Nesse momento, as portas das casas começaram a estremecer, com pancadas violentas.
A olho nu, já se via as portas tremendo.
Sentados em posições opostas, lançamos nossos compassos nos cantos diagonais.
“Gordo, desenhe o talismã...!”, pedi, sem tirar os olhos das portas.
O gordo resmungou: “Não precisa, tenho pronto na mochila!”
Rapidamente tirou dois talismãs vermelhos, com inscrições do Mestre Celestial da Purificação.
Ao ver os talismãs, só pude suspirar: realmente, quem é de família tradicional tem tudo do melhor!
Em poucos passos, o gordo colou os talismãs nas vigas das portas.
Ainda resmungou: “Fiquem quietos para o vosso bem!”
Com ambos os talismãs colados, ele bateu as mãos, satisfeito: “Resolvido!”

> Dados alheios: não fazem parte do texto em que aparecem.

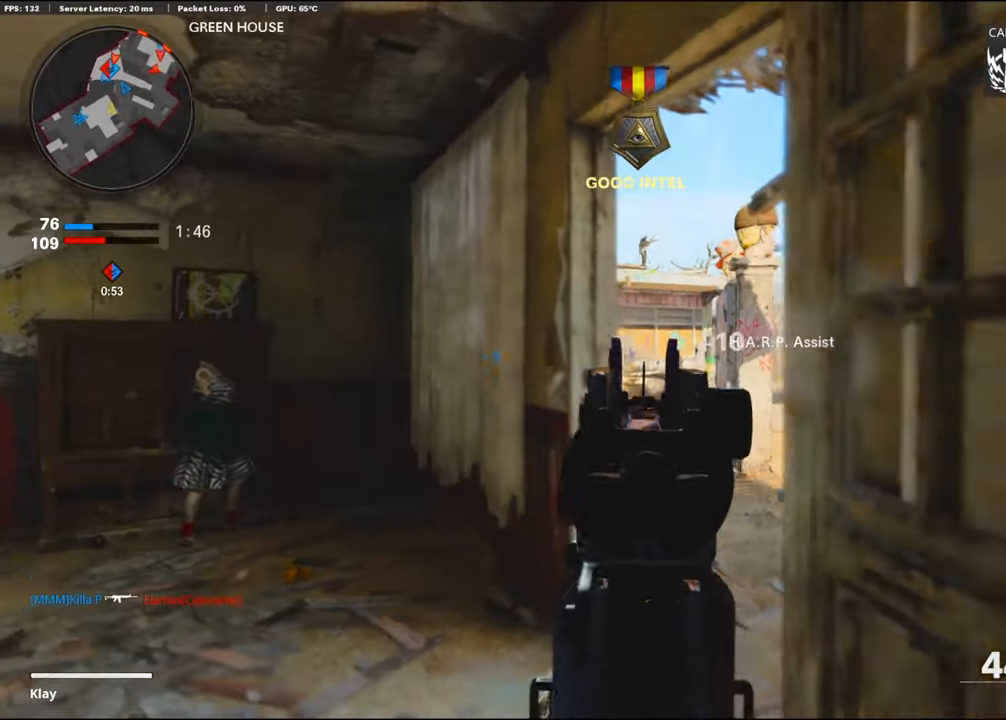
{"buttons": ["L1", "R1"], "left_stick": "left", "right_stick": "center", "events": [[83, "left_stick", "up-right"], [100, "right_stick", "right"], [333, "left_stick", "left"], [367, "right_stick", "center"]]}
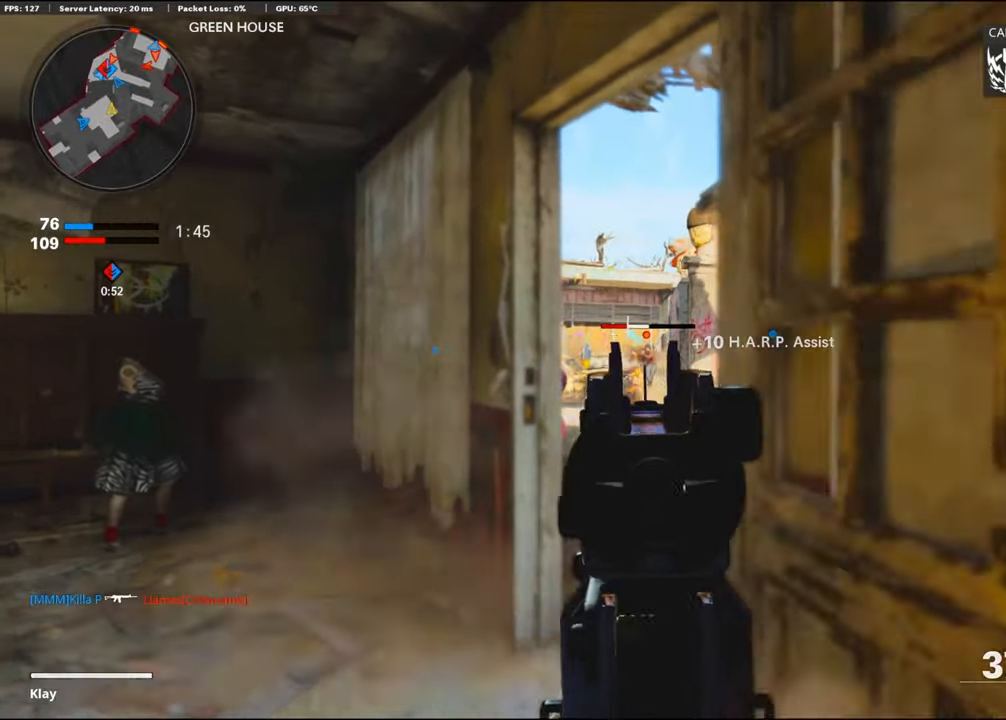
{"buttons": ["R1"], "left_stick": "up", "right_stick": "right", "events": [[117, "left_stick", "up-right"], [150, "right_stick", "right"], [200, "right_stick", "center"], [283, "left_stick", "left"], [467, "right_stick", "right"], [500, "L1", "up"], [500, "left_stick", "up"]]}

Tudo aconteceu tão rápido que, se não fosse nossa experiência com esse tipo de coisa, qualquer outro teria tido dificuldades.
Quando tudo ficou em silêncio, o gordo foi ao centro do pátio, acendeu um cigarro e gritou:
“Velho desgraçado, apareça para seu avô gordo, ou vou tacar fogo nesse necrotério!”
Guardei as coisas na mochila enquanto o gordo, sentado sobre ela, fumava e ameaçava.
Assustar os outros era especialidade dele.
Como ninguém respondeu, o gordo puxou o isqueiro e gritou:
“Xiao Yang, pega o álcool na mochila...”
“Hoje vou botar fogo nesse lugar maldito, quero ver se continuam nos provocando!”
Finji vasculhar a mochila, e nesse momento o velho finalmente reapareceu.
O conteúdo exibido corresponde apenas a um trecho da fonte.